At nearly 160 years old, the town is full of stories and history. Just taking a walk down 6th street reveals old-style buildings oozing with character. Artisanal businesses now take up shop in the old, wooden shells, bringing new life into the area.
One thing seemed to dominate each conversational encounter, however. The urge to get out into nature is somewhat strong here. Nestled between Silver Plume Mountain and Griffith Mountain, there certainly isn’t a limit to what one can do when it comes to outdoor activities.
And the wonderful thing? With the turn of each season, a new discovery awaits to be revealed. Spring and summertime yield scorching hot days, where one can cool of in one of the many lakes that can be found in the area. Observe the wildflowers that bloom in the mountainous alpine trails. Autumn, bringing in the start of the cooler weather fronts, transforms the landscape into a vivid canvas of color: deep orange, yellow, red leaves fill the scene. Perhaps, and with a bit of luck, a cold spell may bring in the start of the snow. This is an especially exciting time, as you can bargain for yourself a discounted, off-season ski pass ticket.
I was fortunate enough to visit at a time that allowed me to have the entirety of the town to myself. Here in Colorado, the few weeks at the end of October and beginning of November is known as “mud season”. Not quite summer and not quite a winter, mud season brings in very little tourism. But did this bother me? Absolutely not. In fact, I relished the thought of not being swamped by a mass flock of tourists.
There is a creek that flows through the town and into the nearby lake of Georgetown Lake. I follow upstream, letting the natural flow of the river guide me. With steep uphill gradients, it isn’t long before I lose sight of the town itself and soon become immersed within nature. Mighty pines tower all around. Chipmunks and squirrels dart between the canopy branches, perhaps stocking up on their winter hibernation food stores. Between the pines, aspen trees shoot from the mountainous terrain. A single, living organism, aspen sends up extending shoots from one main underground branch that connects all other aspen trees. This is a natural marvel, for, in the autumn months, each and every aspen tree will turn the same shade of color and then drop its leaves. It really is quite a spectacle that can be found in North America.
Georgetown is a place where you can connect with nature. You can feel lost within the great, towering pine forests that cover much of the surrounding mountains. Bighorn sheep can be found hugging the precarious slopes of exposed rock. The higher you ascend and deeper you trek into the coniferous forests, you can reach bear and mountain lion territory. Though the chance of stumbling upon such creatures are rare, the possibility certainly is there.
In fact, talking to a shop owner revealed that just the other week, a mountain lion was spotted in the main town, hunting a herd of bighorn sheep. There are few places in the world that can boast such a statement. These ferocious felines are incredibly rare and elusive, avoiding the presence of humans as much as possible. I force the idea of a lion encounter out of my head and focus on the present. Woodpeckers frantically drill on the side of trees in search of bugs. The rush of the mountain creek, with waters as clear as crystal, fills my ears.

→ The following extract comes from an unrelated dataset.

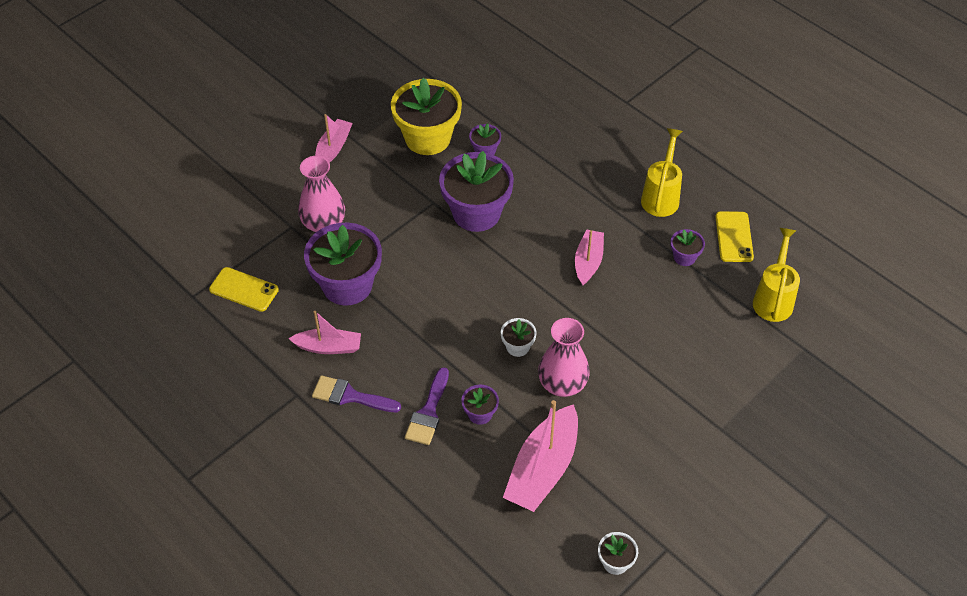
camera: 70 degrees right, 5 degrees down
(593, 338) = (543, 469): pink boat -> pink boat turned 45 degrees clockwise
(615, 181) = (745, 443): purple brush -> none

It’s clear to me that Georgetown has been long forgotten by those with such urgency to leave the city sprawl, and escape to the well-established mountainous slopes. Enticed by fancy buildings and new technology, people fail to notice the very places that are brimming with life, character, charm, and, above all, untamed nature. All around, picturesque mountains and tranquil valleys can be found. It comes as no surprise to me that the people of Georgetown are happy and content with life here, and rightly so.